9 Duties of Care, Skill & Diligence Flashcards
Who owes a duty of care to the corporation?
Generally, directors and officers.
What is the general scope of the duty of care owed to the corporation/others involved?
To act honestly and in good faith in the best interests of the corporation; And to exercise the care, diligence and skill that a reasonably prudent person would exercise in comparable circumstances.
What is the source of the duty of care owed by officers and directors?
CBCA s. 122; Common law.
What is the ratio from Re Brazilian Rubber Plantations and Estates Ltd.?
Concerns the lowest level of duty of care, skill and diligence.
Mere errors of judgement are not sufficient to create liability on the directors for breach of duty of care.
Subjective test: Directors need only take reasonable care in doing whatever they do and if a director doesn’t do anything, arguably he or she does not need to take care. Here, the directors were mostly ignorant, but relied on good faith on company officials in reaching the conclusion that the contract would be beneficial for the company.
What is the ratio from Soper v. Canada?
Subjective-objective test: A director need not exhibit a greater degree of skill than may reasonably be expected from a person of their knowledge and experience. See CBCA s. 122(1)(b).
The standard is the “reasonable person” - NOT the “reasonable director”.
What is the ratio from Peoples Department Stores Inc. (Trustee of) v. Wise?
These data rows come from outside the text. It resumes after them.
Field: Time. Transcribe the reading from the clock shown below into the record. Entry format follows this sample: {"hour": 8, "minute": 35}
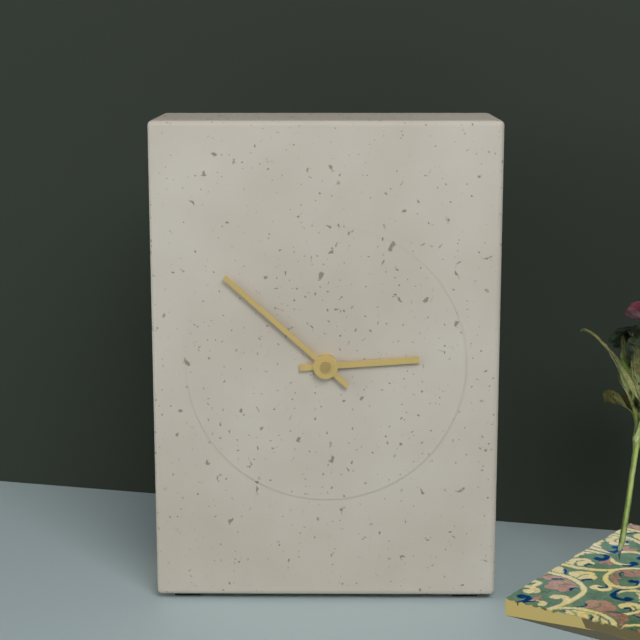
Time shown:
{"hour": 2, "minute": 52}
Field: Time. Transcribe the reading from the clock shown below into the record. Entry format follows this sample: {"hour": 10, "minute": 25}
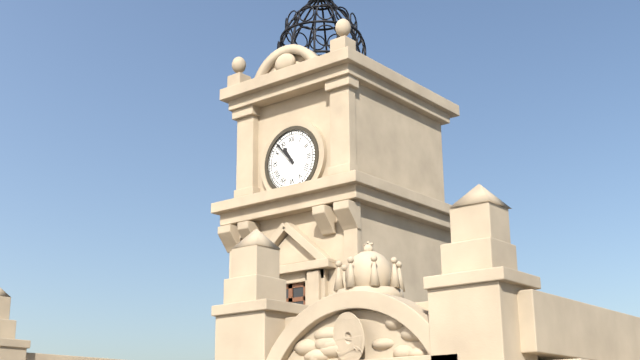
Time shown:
{"hour": 10, "minute": 53}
The principle change here is that whereas at present the law seems to be that a director is only required to demonstrate the degree of care, skill, and diligence that could reasonably be expected from him, having regard to his knowledge and experience, under s.9.19(1)(b) he is required to conform to the standard of the reasonably prudent man.
What is the ratio from BCE Inc. v. 1976 Debentureholders?
In short, if you have to pick a side, the court isn’t the best place to pick winners and losers.
The court can pick if there is an all-winner choice, but otherwise they will leave it to the directors to choose, because they are in the better position to do so.
What is the ratio from Kamin v. American Express Company?
Mere errors of judgement in the absence of fraud or self-dealing - are not sufficient as grounds for equity interference, because the powers of those entrusted with corporate management are largely discretionary.
Matters of business judgement - just because you wish they had made a different arguably better choice does not mean that there was a breach of duty assuming that good faith is not in issue.
What is the ratio from Smith v. Van Gorkom?
The rule itself “is a presumption that in making a business decision, the directors of a corporation acted on an informed basis, in good faith and in the honest belief that the action taken was in the best interests of the company.
Party attacking a board decision must rebut this presumption. Whether this is true turns on whether directors have informed themselves prior to decision of all material information reasonably available to them.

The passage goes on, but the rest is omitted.